Most of my interviewees were not overly happy with their accountant.

I identified 10 common mistakes that seemed to explain the level of frustrations and disappointment my interviewees shared with me.

Over the years I have seen similar such lists produced by a range of commentators and publications. The issues rarely seem to change very much. And the solutions remain much the same as ever.

1. Working too close to deadlines – Clients feel stressed when accountants cut it too close, especially if the data was provided in good time.

2. Charging differing (time-based) fees each year – Clients are frustrated by fee fluctuations when, so far as they are aware, the work remains essentially the same.

3. Failing to offer business-focused advice to business clients – Clients typically like to receive informed and tailored advice that should help them grow their business.

4. Taking too long to respond – Taking what feels like an unreasonable amount of time to respond to client enquiries and to follow up after meetings with them leaves clients feeling undervalued and ignored.

5. Failing to provide regular advice – Business clients want ongoing support, not just reactive annual advice.

6. Omitting basic advice – Missing essential advice irritates clients, especially if it’s not part of the standard service.

7. Delegating to junior staff – Clients can accept junior staff doing some of the work but get frustrated when such staff are unable to properly address their queries or to communicate effectively with clients.

8. Failing to acknowledge client’s views – Clients need to feel heard and valued in the decision-making and advisory process.

9. Taking on work you do not have the experience to handle – Clients are frustrated when accountants lack sector-specific knowledge and seem unable to close this gap.

10. Absence of processes – Such that clients feel the accountant is disorganised and making it all up as they go along.

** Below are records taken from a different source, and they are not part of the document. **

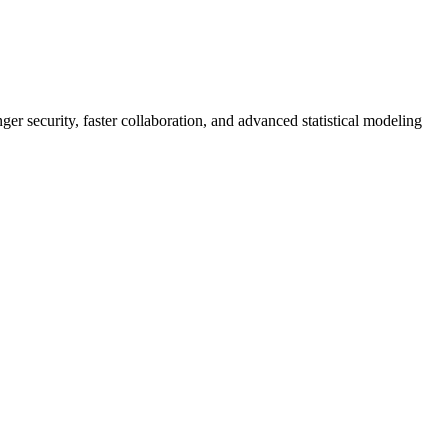
er security, faster collaboration, and advanced statistical modeling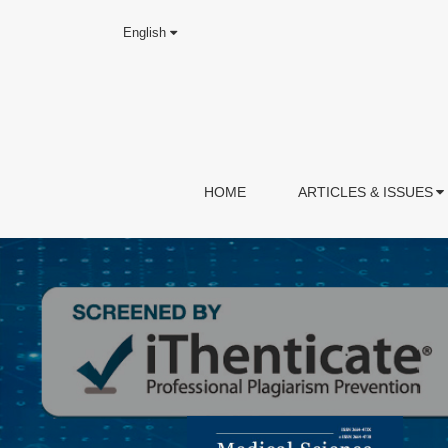
English
HOME
ARTICLES & ISSUES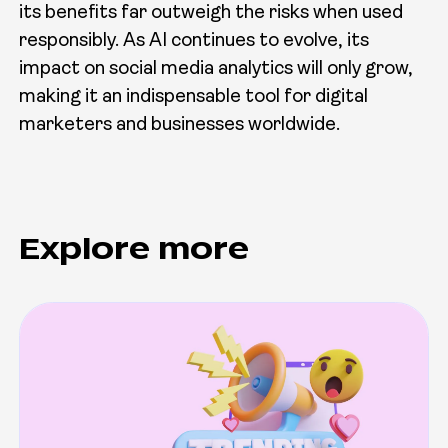
its benefits far outweigh the risks when used
responsibly. As AI continues to evolve, its
impact on social media analytics will only grow,
making it an indispensable tool for digital
marketers and businesses worldwide.
Explore more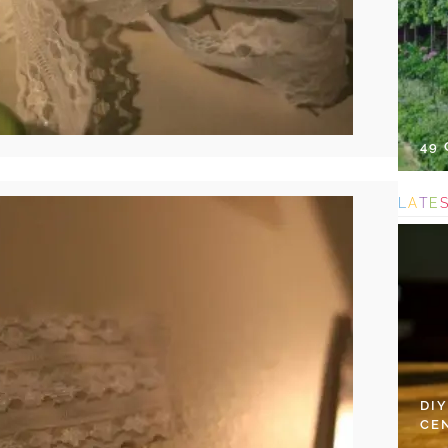
49
L
A
T
E
DI
CE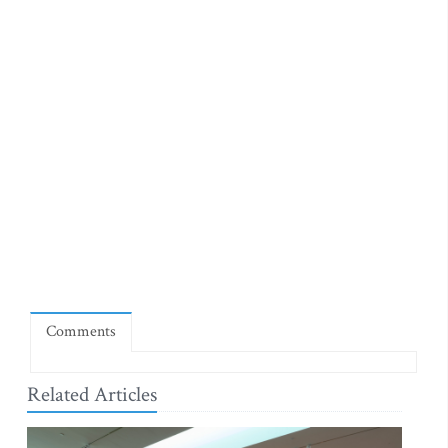
Comments
Related Articles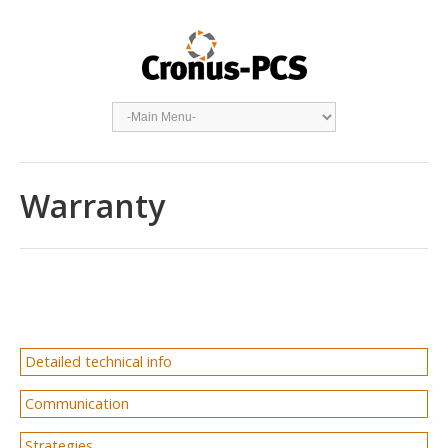
Warranty
Detailed technical info
Communication
Strategies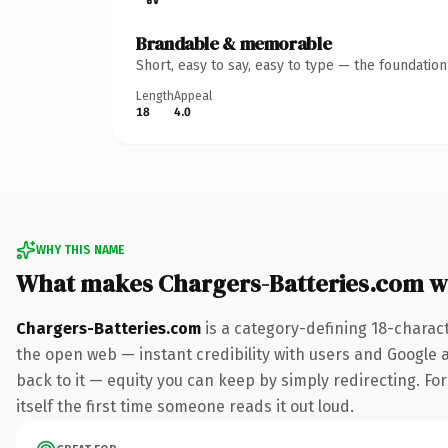
Brandable & memorable
Short, easy to say, easy to type — the foundatio
Length
Appeal
18
4.0
WHY THIS NAME
What makes Chargers-Batteries.com w
Chargers-Batteries.com
is a category-defining 18-charac
the open web — instant credibility with users and Google al
back to it — equity you can keep by simply redirecting. For
itself the first time someone reads it out loud.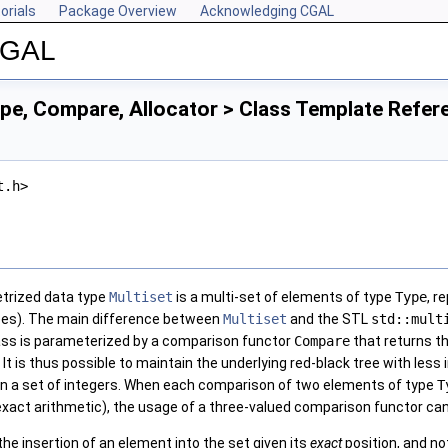
orials
Package Overview
Acknowledging CGAL
 CGAL
pe, Compare, Allocator > Class Template Refer
t.h>
trized data type
Multiset
is a multi-set of elements of type
Type
, r
rees). The main difference between
Multiset
and the STL
std::mult
ss is parameterized by a comparison functor
Compare
that returns t
. It is thus possible to maintain the underlying red-black tree with le
in a set of integers. When each comparison of two elements of type
T
exact arithmetic), the usage of a three-valued comparison functor can
the insertion of an element into the set given its
exact
position, and not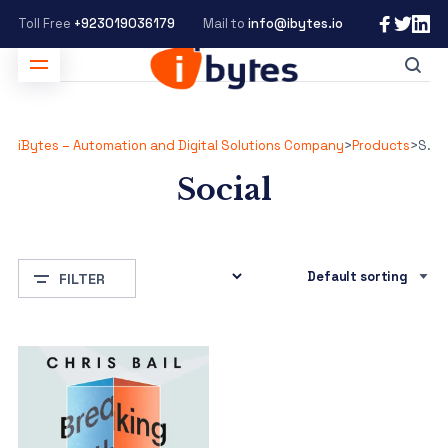
Toll Free
+923019036179
Mail to
info@ibytes.io
iBytes – Automation and Digital Solutions Company
>
Products
>
Social
Social
FILTER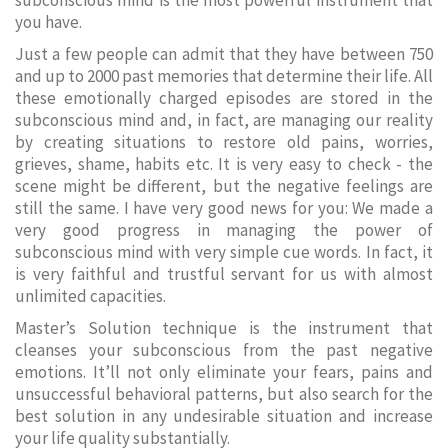
subconscious mind is the most powerful instrument that
you have.
Just a few people can admit that they have between 750
and up to 2000 past memories that determine their life. All
these emotionally charged episodes are stored in the
subconscious mind and, in fact, are managing our reality
by creating situations to restore old pains, worries,
grieves, shame, habits etc. It is very easy to check - the
scene might be different, but the negative feelings are
still the same. I have very good news for you: We made a
very good progress in managing the power of
subconscious mind with very simple cue words. In fact, it
is very faithful and trustful servant for us with almost
unlimited capacities.
Master’s Solution technique is the instrument that
cleanses your subconscious from the past negative
emotions. It’ll not only eliminate your fears, pains and
unsuccessful behavioral patterns, but also search for the
best solution in any undesirable situation and increase
your life quality substantially.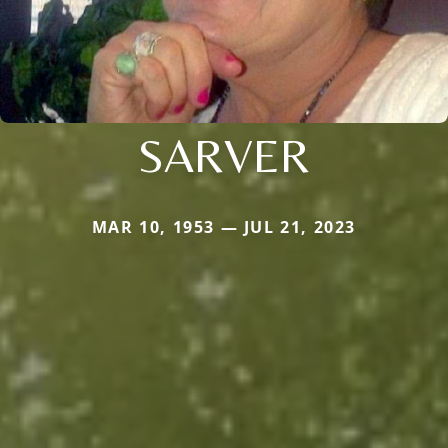
SARVER
MAR 10, 1953 — JUL 21, 2023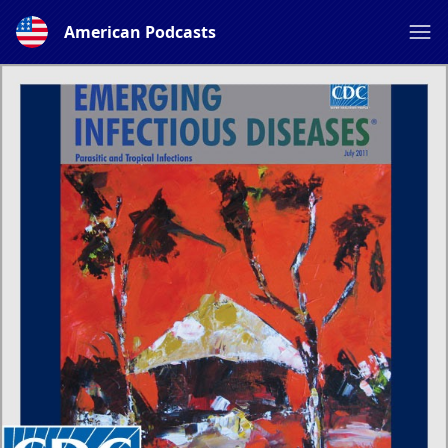
American Podcasts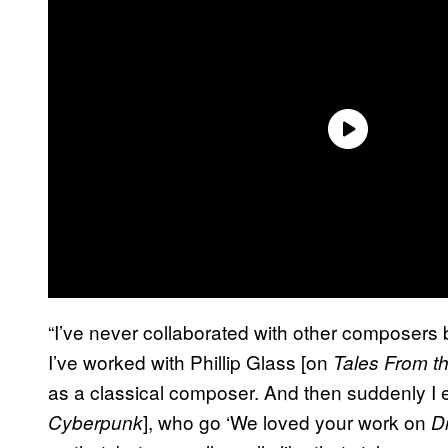
“I’ve never collaborated with other composers b
I’ve worked with Phillip Glass [on
Tales From t
as a classical composer. And then suddenly I e
], who go ‘We loved your work on
Cyberpunk
D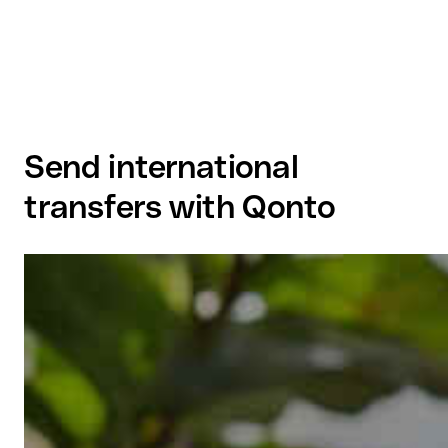
Send international
transfers with Qonto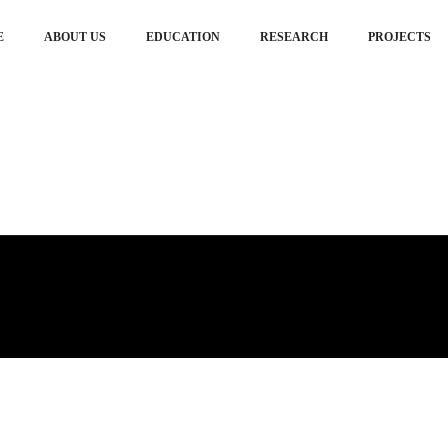
E
ABOUT US
EDUCATION
RESEARCH
PROJECTS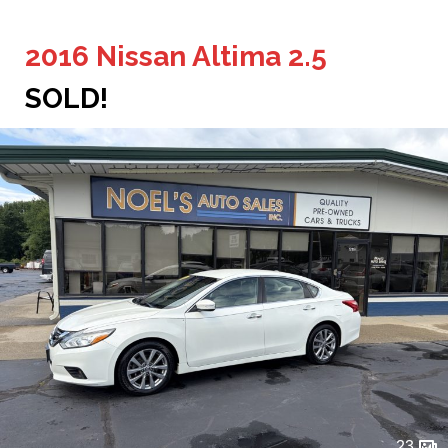
2016 Nissan Altima 2.5
SOLD!
23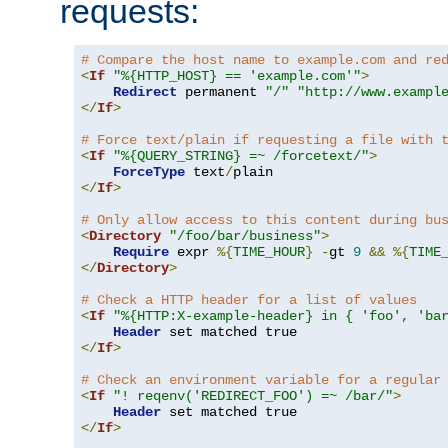
requests:
# Compare the host name to example.com and re
<
If
"%{HTTP_HOST} == 'example.com'"
>
Redirect
 permanent 
"/"
"http://www.exampl
</
If
>
# Force text/plain if requesting a file with 
<
If
"%{QUERY_STRING} =~ /forcetext/"
>
ForceType
 text
/
</
If
>
# Only allow access to this content during bu
<
Directory
"/foo/bar/business"
>
Require
 expr 
%{
TIME_HOUR
}
-
gt 
9
&&
%{
TIME
</
Directory
>
# Check a HTTP header for a list of values
<
If
"%{HTTP:X-example-header} in { 'foo', 'ba
Header
</
If
>
# Check an environment variable for a regular
<
If
"! reqenv('REDIRECT_FOO') =~ /bar/"
>
Header
</
If
>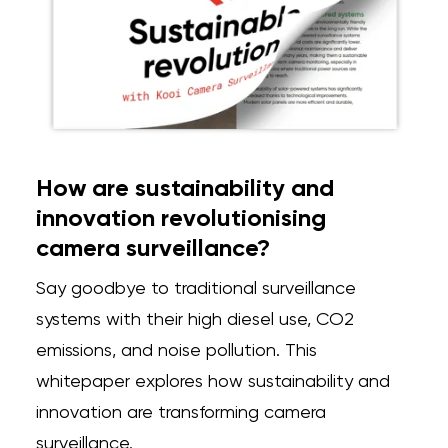
How are sustainability and
innovation revolutionising
camera surveillance?
Say goodbye to traditional surveillance
systems with their high diesel use, CO2
emissions, and noise pollution. This
whitepaper explores how sustainability and
innovation are transforming camera
surveillance.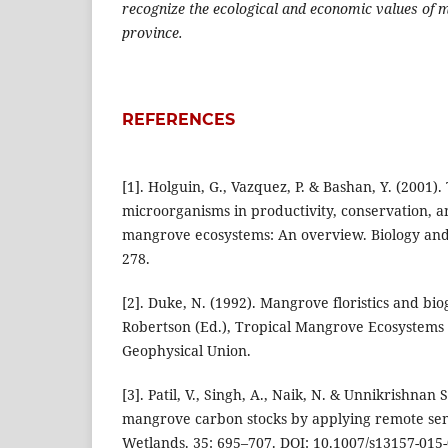
recognize the ecological and economic values of
province.
REFERENCES
[1]. Holguin, G., Vazquez, P. & Bashan, Y. (2001)
microorganisms in productivity, conservation, an
mangrove ecosystems: An overview. Biology and Fe
278.
[2]. Duke, N. (1992). Mangrove floristics and bi
Robertson (Ed.), Tropical Mangrove Ecosystems
Geophysical Union.
[3]. Patil, V., Singh, A., Naik, N. & Unnikrishnan 
mangrove carbon stocks by applying remote sen
Wetlands. 35: 695–707. DOI: 10.1007/s13157-015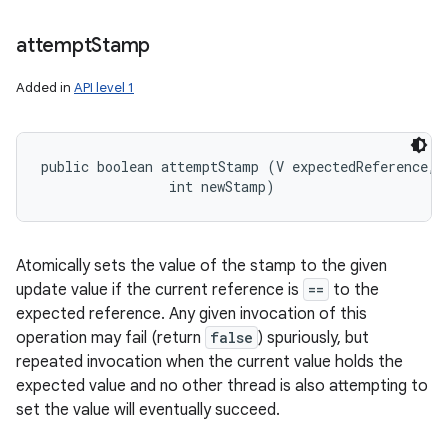
attempt
Stamp
Added in
API level 1
public boolean attemptStamp (V expectedReference, 

                int newStamp)
Atomically sets the value of the stamp to the given
update value if the current reference is
==
to the
expected reference. Any given invocation of this
operation may fail (return
false
) spuriously, but
repeated invocation when the current value holds the
expected value and no other thread is also attempting to
set the value will eventually succeed.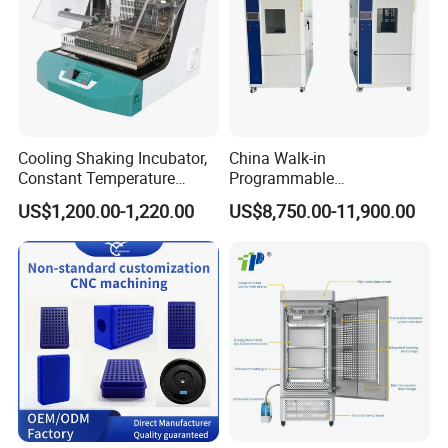
Cooling Shaking Incubator,
China Walk-in
Constant Temperature
Programmable
Incubator Shaker,
Environmental
US$1,200.00-1,220.00
US$8,750.00-11,900.00
Refrigerated BOD Incubator
Climate/Climatic Simulation
Could Hot Temperature
Aging Cycle Test
Chamber/Thermal Shock
for Laboratory Equipment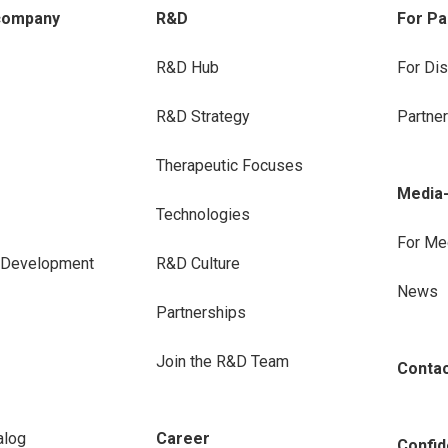
company
R&D
For Pa
R&D Hub
For Dis
R&D Strategy
Partne
Therapeutic Focuses
Media
Technologies
For Me
e Development
R&D Culture
News
Partnerships
Join the R&D Team
Conta
alog
Career
Confide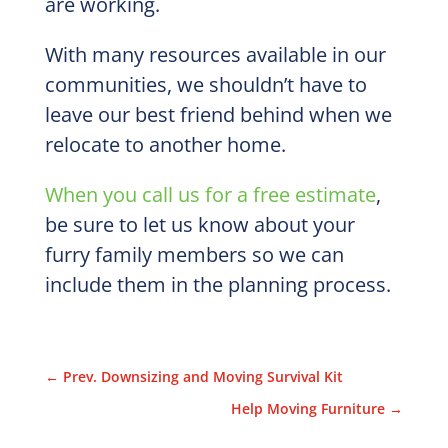
are working.
With many resources available in our
communities, we shouldn’t have to
leave our best friend behind when we
relocate to another home.
When you call us for a free estimate
,
be sure to let us know about your
furry family members so we can
include them in the planning process.
←
Prev. Downsizing and Moving Survival Kit
Help Moving Furniture
→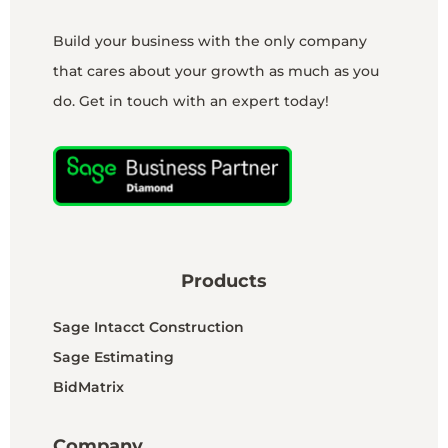
Build your business with the only company
that cares about your growth as much as you
do. Get in touch with an expert today!
Products
Sage Intacct Construction
Sage Estimating
BidMatrix
Company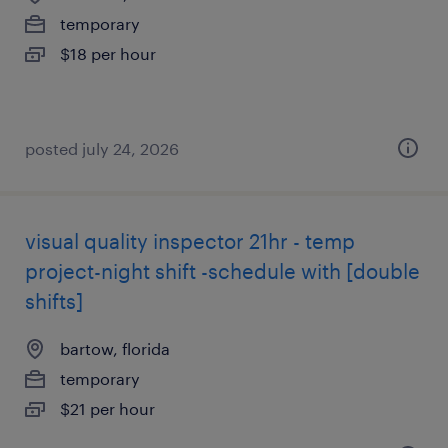
temporary
$18 per hour
posted july 24, 2026
visual quality inspector 21hr - temp
project-night shift -schedule with [double
shifts]
bartow, florida
temporary
$21 per hour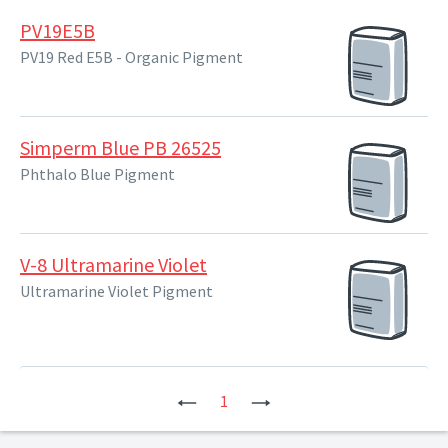
PV19E5B
PV19 Red E5B - Organic Pigment
Simperm Blue PB 26525
Phthalo Blue Pigment
V-8 Ultramarine Violet
Ultramarine Violet Pigment
Previous
1
Next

When, during mentoring conversations, accountants tell me about the fall-out from similar such issues, and they do, we look to work on how to improve client communications.

The skill comes in learning how to help clients to recognise that you are doing your best to help them, that you’re on their side, and that you understand and want to help them succeed in their business.

The language you use in conversations, emails and forms/checklists all contribute to your clients’ perceptions. How confident are you that your clients aren’t harbouring unspoken frustrations that could mean they are ready to move to a new adviser any day now?

What matters is the client’s perception; as their perception is their reality.